For much of this last week, I've been looking at a report titled, "IDC Digital Universe White Paper" (an update of last year's report), funded by EMC and created by IDC, looking at the growth of data. It corrects a mistake in last year's report, which understated significantly the growth of data. Much of this understatement is due to the identification of "shadow" data, or data captured by the massive number of sensors and digital video cameras proliferating at an incredible pace around the world.
This shadow data, according to IDC, now accounts for more than half of the data collected, and it is accelerating like an out-of-control train on a near-vertical drop. Let's talk about what shadow data is and what it means for your privacy and storage systems.
Deja Vu All over Again
In the movie Deja vu, Denzel Washington plays a detective who has access to a system that supposedly can look collectively through every piece of surveillance equipment and weave together images of past events. In what is science following science fiction, according to this IDC report, such data is growing at a massive rate. Naturally, one of the areas undergoing massive development is making sense of all this sensor information.
Applications that can identify and mine this content to create visual links between this information and past events seem to be on a rapid ramp-up. A number of labs are working on making sense of this mess.
In terms of privacy, the reality is that somebody is on camera almost every minute of almost every day. This is leading to a data explosion that most of us likely can't even imagine. According to IDC, 85 percent of this information is under control of the enterprise, which is responsible for its "security, privacy, and reliability."
This certainly has implications in terms of responsibility and liability in areas ranging from safety to employee conduct to security. Yet according to this report, getting a handle on this information is increasingly becoming a higher priority.
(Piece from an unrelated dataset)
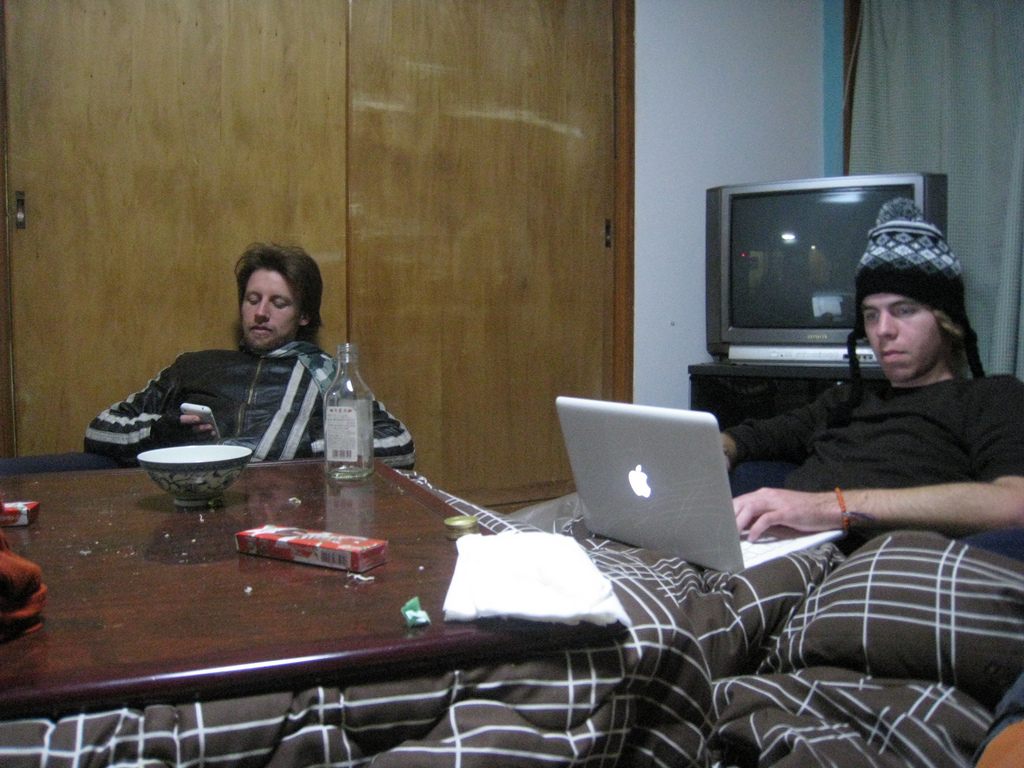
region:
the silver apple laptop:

From a personal basis, this also means that you are likely being recorded much of the time. Even if no one is doing anything with the information now, they are putting it into archives where it can be mined later. Thus, coupled with the tracks you are leaving in the digital world, an apparently very clear picture of you (which also could be inaccurate) could likely be built around your activities months, or even decades, later. Suddenly I'm not thinking such warm and fuzzy thoughts about Google.
Media over All
What is also interesting in the report is the massive growth of digital media. This segment is accounting for 10 times the amount of storage that its share of the digital universe currently represents. With that kind of growth, the management, containment, security and delivery of these massive files will have to engage an ever-larger portion of the networking infrastructure. I don't even want to think what this is doing to network traffic, but I expect we are all seeing more of the related impact daily.
It isn't just the number of files. As resolutions increase, the files themselves are getting bigger at an increasing rate. Just moving from regular definition to high definition is like the reverse of "America's Biggest Loser," multiplied by a thousand and taken to near infinity.
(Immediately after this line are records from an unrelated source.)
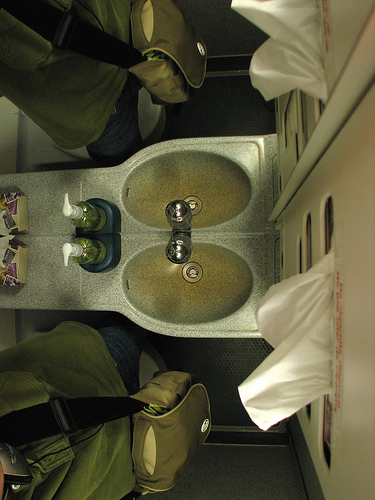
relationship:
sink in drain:
[114, 238, 258, 325] [181, 261, 202, 281]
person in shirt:
[0, 319, 170, 498] [2, 319, 135, 499]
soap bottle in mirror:
[42, 216, 126, 284] [65, 30, 269, 171]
This takes me back to the daunting, and often pointless, efforts in which the RIAA and MPAA are currently engaged to contain what appears to be overstated piracy. These efforts should likely shift to bringing people into compliance and finding a way to broadly license the media before they lose all control of it. With this kind of growth, if it can be copied digitally it likely will be, and if it isn't being stolen, it is being bypassed. The respective movie and music industries are losing their shorts regardless.
Maybe it is time to stop going to war with customers and find a way to better embrace them, because, based on these numbers, they are losing the war.
What is also interesting is the diversity of data. We mention the gigabyte files represented by movie and TV shows proliferating on the Web, but tiny 128-bit signals from RFID tags are proliferating at a massive rate as well. While this doesn't yet create capacity problems, the sheer number of these small files (estimated to be 20 quadrillion by 2011) becomes potentially a bigger problem than the big media files. To put this in perspective, according to the report, this type of file is growing 50 percent faster than the large multimedia files.
This becomes a huge tracking problem because these files represent physical objects from devices we need to track as assets, to inventory in all stages of the supply chain. This takes us from a capacity nightmare to an audit nightmare, and there is nothing scarier than a pissed-off auditor. I should know, as I used to be one.
To net out the recommendations, it comes down to the fact that the light at the end of the tunnel is a train and you'd better start planning for it because you sure as hell won't be able to outrun it.
Particularly if you are starting to see your storage requirements ramp significantly, you'll need to make sure you have already thought through key policies like retention, ownership and disposal. And you'll need to do this before someone shows up wanting the data and either holding your butt over the fire because you lost it, or frying your butt because you didn't have a policy to delete or adequately protect it.
IDC concludes that it is a requirement to get your arms around this data and find ways to profit from it, either by simply making better decisions or, in the case of the RIAA and MPAA, finding ways to profit from providing it. Yet the firm downplays the other side of that coin. If we don't get our arms around this data, it will be used against us, either corporately or individually. It is our responsibility to ensure that doesn't happen. Technology won't fix this without knowledgeable people to intelligently anticipate the problems and find creative ways to mitigate them.
Wrapping Up: Ride the Wave or Be a Statistic
In short, the report forecasts the equivalent of a data tsunami; we can either get our boards ready to ride the wave or get mowed down by it. Both paths are exciting, and with work, we can survive the former.